--- Stated exercise 1 ---
Copy out, unchanged, the lines of the records between the line containing "state / province: North Carolina" and the line containing "state / province: Putumayo", inclusive.

--- Extract ---

# FreeBSD + ZFS + PAE?



## Simba7 (Aug 30, 2011)

I have 2 systems that are running dual 2.4GHz Xeon processors and 12GB of memory each and around 5.5TB of RAID5.

The problem is, will ZFS throw a fit due to it being an i386 architecture? They're running Linux right now, but would love to get rid of it and switch over to FreeBSD.


----------



## wblock@ (Aug 30, 2011)

Not the amd64-compatible version of Xeons?  ZFS will run on i386, and there's some mailing list mention of PAE being better than not using that extra memory.


----------



## AndyUKG (Aug 30, 2011)

I guess you'd be restricted in ARC size due to running i386 (as opposed to amd64) but other than that I don't see why it wouldn't work. However PAE should be, according to the FreeBSD documentation, "considered beta quality" so bear that in mind. There are a few other comments on it here:

http://www.freebsd.org/doc/handbook/kernelconfig-config.html

Basically if you can use amd64 that is always preferable.

ta Andy.


----------



## Simba7 (Aug 30, 2011)

Believe me if I could run amd64, I would. These don't have that capability, though.
http://ark.intel.com/products/27269/Intel-Xeon-Processor-2_40-GHz-512K-Cache-400-MHz-FSB

It does look like I'll be tweaking the heck out of things. I do enjoy a good challenge.


----------



## AndyUKG (Aug 30, 2011)

ZFS is fairly stable on i386 now, so you should be ok regarding that. You should follow the guides for setting up ZFS as if it was an i386 machine with 4GB RAM I think, then your other programs can take advantage of PAE and the extra RAM. As I said, the link I posted mentions some other important points about PAE on FreeBSD, such as some drivers are not supported on PAE at all so take a careful look before you decide if its a good idea to proceed. I've not used PAE on FreeBSD so I'm not sure just how many common drivers are unsupported...

Andy.


----------



## davidgurvich (Aug 30, 2011)

PAE does not work well on FreeBSD.  You are very likely to have problems.  If you want ZFS I would suggest using solaris.  The 32-bit kernels use PAE and are well tested.  Openindiana is the current freely available option of solaris since Oracle bought Sun.  Openindiana lacks driver support and software but the drivers that exist work well.


----------

--- Data extract ---
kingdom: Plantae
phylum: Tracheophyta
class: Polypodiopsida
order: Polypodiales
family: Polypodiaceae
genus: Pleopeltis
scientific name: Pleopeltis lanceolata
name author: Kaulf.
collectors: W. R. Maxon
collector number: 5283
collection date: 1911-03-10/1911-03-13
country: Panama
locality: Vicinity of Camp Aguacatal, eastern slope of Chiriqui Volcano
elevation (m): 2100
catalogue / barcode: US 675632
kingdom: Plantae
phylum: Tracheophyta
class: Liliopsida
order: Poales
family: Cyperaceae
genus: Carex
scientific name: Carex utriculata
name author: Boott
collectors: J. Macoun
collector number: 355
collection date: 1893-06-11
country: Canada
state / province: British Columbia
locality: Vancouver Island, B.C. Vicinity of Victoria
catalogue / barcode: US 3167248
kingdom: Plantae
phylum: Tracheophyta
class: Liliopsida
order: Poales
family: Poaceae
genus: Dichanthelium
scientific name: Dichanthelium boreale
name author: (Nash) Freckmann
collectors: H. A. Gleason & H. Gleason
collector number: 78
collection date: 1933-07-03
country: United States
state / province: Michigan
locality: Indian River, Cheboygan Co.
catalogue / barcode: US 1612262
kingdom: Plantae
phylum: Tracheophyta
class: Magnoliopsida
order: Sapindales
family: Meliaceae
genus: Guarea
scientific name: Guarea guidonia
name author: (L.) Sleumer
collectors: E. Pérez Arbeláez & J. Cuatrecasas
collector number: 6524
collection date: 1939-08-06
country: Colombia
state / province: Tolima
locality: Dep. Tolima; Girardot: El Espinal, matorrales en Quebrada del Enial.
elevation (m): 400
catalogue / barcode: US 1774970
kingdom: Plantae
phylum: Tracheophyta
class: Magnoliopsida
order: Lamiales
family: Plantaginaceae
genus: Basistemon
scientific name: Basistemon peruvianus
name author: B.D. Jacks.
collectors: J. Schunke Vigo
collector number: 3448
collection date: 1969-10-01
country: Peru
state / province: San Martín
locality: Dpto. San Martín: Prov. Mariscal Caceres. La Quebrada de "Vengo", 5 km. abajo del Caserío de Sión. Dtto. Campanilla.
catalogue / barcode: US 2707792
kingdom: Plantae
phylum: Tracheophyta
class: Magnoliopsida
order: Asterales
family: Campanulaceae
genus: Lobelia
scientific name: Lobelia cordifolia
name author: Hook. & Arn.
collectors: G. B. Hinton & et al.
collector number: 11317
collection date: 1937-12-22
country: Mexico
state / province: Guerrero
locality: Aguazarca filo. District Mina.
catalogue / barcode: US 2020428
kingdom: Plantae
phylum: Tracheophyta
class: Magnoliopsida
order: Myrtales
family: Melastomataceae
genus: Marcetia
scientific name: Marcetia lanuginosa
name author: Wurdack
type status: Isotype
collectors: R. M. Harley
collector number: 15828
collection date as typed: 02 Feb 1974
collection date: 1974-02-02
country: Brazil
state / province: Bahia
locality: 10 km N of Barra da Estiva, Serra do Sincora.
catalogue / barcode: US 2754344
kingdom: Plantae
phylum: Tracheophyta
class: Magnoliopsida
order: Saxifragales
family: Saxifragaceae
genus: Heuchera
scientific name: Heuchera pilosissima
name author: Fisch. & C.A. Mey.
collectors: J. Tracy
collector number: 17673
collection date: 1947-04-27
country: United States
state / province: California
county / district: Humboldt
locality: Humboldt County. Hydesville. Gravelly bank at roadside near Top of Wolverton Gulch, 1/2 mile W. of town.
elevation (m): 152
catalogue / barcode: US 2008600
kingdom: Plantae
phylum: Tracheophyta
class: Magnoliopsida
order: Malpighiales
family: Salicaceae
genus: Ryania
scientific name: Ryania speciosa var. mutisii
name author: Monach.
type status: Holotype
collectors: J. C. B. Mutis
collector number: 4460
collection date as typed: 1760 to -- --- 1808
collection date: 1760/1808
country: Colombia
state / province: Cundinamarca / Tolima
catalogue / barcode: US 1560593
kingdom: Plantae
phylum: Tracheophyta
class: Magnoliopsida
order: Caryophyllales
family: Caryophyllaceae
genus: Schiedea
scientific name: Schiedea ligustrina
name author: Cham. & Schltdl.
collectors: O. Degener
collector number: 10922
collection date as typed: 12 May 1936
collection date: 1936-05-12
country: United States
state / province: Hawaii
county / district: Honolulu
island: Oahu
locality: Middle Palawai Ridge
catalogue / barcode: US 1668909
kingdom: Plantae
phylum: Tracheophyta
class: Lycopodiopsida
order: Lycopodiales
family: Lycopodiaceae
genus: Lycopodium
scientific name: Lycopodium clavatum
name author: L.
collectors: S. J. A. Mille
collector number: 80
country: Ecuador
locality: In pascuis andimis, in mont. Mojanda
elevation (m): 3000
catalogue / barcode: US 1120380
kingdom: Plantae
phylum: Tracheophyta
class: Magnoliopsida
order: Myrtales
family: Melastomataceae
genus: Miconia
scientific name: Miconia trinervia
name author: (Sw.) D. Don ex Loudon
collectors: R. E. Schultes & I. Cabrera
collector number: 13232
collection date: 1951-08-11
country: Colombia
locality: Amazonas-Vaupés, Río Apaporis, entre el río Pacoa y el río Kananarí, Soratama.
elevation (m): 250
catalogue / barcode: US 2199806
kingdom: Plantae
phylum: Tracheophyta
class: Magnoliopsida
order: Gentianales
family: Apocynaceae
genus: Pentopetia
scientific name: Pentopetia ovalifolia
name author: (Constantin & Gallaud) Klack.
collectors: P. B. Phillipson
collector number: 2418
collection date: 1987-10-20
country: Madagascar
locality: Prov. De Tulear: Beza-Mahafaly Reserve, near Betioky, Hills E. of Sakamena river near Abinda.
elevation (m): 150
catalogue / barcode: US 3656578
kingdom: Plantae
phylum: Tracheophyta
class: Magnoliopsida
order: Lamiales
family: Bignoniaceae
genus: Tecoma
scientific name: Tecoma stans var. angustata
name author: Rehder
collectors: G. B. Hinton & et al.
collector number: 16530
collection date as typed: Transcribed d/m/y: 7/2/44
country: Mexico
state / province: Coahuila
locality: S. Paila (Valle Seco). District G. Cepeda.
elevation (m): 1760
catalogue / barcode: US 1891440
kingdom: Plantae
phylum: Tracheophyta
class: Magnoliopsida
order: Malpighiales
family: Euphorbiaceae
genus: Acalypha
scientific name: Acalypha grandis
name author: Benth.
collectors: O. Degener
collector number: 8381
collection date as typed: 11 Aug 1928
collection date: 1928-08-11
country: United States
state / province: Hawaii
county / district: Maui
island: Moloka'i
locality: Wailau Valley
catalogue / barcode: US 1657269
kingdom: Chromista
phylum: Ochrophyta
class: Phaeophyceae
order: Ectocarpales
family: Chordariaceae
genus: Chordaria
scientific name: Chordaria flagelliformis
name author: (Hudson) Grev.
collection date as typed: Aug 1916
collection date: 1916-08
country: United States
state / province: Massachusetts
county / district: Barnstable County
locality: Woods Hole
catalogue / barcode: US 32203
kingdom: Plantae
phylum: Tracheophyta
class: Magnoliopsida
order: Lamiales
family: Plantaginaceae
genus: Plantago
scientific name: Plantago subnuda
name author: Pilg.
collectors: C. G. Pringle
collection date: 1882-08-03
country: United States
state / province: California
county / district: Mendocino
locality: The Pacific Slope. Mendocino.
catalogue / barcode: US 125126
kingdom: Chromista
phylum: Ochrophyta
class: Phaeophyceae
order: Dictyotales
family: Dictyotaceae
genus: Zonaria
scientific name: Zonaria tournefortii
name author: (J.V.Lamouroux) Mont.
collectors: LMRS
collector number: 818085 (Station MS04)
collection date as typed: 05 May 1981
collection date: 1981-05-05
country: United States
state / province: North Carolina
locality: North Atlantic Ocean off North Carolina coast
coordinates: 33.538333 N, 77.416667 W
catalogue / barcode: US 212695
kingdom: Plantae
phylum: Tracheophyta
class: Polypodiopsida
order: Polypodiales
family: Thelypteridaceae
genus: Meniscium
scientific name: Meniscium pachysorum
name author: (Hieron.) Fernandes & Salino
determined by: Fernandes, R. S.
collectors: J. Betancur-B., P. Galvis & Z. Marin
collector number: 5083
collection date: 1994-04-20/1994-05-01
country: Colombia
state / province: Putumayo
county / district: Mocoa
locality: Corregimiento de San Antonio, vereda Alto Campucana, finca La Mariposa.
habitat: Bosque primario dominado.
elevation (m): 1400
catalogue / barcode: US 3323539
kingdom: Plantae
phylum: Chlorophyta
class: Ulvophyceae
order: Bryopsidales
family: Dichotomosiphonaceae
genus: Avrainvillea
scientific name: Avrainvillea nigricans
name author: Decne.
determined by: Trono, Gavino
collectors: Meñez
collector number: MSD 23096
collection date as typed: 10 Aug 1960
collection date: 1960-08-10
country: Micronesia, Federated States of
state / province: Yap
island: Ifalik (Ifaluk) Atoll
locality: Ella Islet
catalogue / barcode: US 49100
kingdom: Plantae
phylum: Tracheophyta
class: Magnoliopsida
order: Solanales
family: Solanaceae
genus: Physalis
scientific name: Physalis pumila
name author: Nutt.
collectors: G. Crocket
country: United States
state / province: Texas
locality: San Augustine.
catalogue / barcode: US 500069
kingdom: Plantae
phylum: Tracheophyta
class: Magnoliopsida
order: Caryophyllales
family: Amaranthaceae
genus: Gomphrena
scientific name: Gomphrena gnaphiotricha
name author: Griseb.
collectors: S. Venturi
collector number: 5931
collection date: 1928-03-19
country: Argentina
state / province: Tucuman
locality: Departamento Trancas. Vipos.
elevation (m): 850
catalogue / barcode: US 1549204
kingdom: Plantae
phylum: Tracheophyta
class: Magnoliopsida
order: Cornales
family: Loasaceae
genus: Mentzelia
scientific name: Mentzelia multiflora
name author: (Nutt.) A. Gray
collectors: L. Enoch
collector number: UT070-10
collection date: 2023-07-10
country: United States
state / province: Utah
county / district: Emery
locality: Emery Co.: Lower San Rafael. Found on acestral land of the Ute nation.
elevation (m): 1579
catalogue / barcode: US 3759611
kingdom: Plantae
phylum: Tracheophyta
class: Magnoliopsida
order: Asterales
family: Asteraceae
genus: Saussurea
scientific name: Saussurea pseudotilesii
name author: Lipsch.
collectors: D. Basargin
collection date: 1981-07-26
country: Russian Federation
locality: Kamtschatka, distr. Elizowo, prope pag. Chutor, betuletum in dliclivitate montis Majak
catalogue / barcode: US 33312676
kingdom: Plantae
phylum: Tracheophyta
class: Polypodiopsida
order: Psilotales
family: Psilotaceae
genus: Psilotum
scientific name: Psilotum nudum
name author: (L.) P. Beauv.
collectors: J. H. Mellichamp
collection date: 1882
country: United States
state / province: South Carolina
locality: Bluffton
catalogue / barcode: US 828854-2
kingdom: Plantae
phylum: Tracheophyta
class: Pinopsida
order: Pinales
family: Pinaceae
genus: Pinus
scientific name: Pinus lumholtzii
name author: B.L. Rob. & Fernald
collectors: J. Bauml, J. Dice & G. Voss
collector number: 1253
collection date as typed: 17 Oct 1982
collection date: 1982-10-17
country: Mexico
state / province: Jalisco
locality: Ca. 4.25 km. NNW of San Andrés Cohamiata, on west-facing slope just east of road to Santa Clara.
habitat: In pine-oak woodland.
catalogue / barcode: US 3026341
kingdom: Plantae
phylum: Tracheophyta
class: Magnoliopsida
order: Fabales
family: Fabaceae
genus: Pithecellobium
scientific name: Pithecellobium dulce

--- Stated exercise 2 ---
Write out the forum thread between "I have 2 systems" and "wblock@ (Aug 30, 2011)", inclusive, putting "RAID6" where it reads "RAID5".

--- Exercise response 1 ---
state / province: North Carolina
locality: North Atlantic Ocean off North Carolina coast
coordinates: 33.538333 N, 77.416667 W
catalogue / barcode: US 212695
kingdom: Plantae
phylum: Tracheophyta
class: Polypodiopsida
order: Polypodiales
family: Thelypteridaceae
genus: Meniscium
scientific name: Meniscium pachysorum
name author: (Hieron.) Fernandes & Salino
determined by: Fernandes, R. S.
collectors: J. Betancur-B., P. Galvis & Z. Marin
collector number: 5083
collection date: 1994-04-20/1994-05-01
country: Colombia
state / province: Putumayo

--- Exercise response 2 ---
I have 2 systems that are running dual 2.4GHz Xeon processors and 12GB of memory each and around 5.5TB of RAID6.

The problem is, will ZFS throw a fit due to it being an i386 architecture? They're running Linux right now, but would love to get rid of it and switch over to FreeBSD.


----------



## wblock@ (Aug 30, 2011)